*** Entries provided
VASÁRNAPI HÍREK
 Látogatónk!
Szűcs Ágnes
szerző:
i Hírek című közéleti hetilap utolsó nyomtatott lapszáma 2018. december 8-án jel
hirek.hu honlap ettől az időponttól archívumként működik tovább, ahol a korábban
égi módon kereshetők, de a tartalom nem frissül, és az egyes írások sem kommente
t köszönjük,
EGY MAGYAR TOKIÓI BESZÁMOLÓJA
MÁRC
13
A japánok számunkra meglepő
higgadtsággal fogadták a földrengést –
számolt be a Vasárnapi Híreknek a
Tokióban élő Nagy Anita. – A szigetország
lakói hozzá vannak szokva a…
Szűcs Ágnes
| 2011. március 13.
******
Your task – Reproduce the data above in full, swapping "higgadtsággal" for "nyugalommal" and leaving every other line and word unchanged.

Response box –
VASÁRNAPI HÍREK
 Látogatónk!
Szűcs Ágnes
szerző:
i Hírek című közéleti hetilap utolsó nyomtatott lapszáma 2018. december 8-án jel
hirek.hu honlap ettől az időponttól archívumként működik tovább, ahol a korábban
égi módon kereshetők, de a tartalom nem frissül, és az egyes írások sem kommente
t köszönjük,
EGY MAGYAR TOKIÓI BESZÁMOLÓJA
MÁRC
13
A japánok számunkra meglepő
nyugalommal fogadták a földrengést –
számolt be a Vasárnapi Híreknek a
Tokióban élő Nagy Anita. – A szigetország
lakói hozzá vannak szokva a…
Szűcs Ágnes
| 2011. március 13.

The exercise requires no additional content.